**Task inputs**
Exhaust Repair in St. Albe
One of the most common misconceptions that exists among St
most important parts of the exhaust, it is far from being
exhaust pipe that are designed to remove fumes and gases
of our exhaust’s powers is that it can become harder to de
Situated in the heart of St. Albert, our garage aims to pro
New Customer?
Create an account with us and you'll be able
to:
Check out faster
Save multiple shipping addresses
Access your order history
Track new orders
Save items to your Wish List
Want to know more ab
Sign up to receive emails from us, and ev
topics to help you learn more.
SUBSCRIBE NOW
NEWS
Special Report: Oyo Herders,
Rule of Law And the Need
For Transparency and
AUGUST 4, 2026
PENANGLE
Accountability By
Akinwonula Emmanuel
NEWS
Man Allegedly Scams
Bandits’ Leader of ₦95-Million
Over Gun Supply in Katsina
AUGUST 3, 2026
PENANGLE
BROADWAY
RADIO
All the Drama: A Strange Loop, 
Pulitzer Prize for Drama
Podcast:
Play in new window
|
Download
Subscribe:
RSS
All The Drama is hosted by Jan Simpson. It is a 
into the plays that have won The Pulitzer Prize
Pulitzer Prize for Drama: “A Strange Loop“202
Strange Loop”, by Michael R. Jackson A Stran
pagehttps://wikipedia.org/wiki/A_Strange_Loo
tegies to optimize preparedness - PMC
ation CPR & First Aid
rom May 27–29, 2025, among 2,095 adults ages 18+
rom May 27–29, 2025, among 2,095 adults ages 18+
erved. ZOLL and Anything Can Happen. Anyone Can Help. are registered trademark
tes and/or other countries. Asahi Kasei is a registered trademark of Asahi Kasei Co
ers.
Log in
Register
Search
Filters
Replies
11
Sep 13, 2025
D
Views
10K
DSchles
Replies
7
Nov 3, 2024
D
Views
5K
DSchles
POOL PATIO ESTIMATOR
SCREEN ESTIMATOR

**Directions for this task**
Copy the lines from the beginning of the listing through the line containing "of our exhaust’s", both included, without changing any characters.

**Exercise answer**
Exhaust Repair in St. Albe
One of the most common misconceptions that exists among St
most important parts of the exhaust, it is far from being
exhaust pipe that are designed to remove fumes and gases
of our exhaust’s powers is that it can become harder to de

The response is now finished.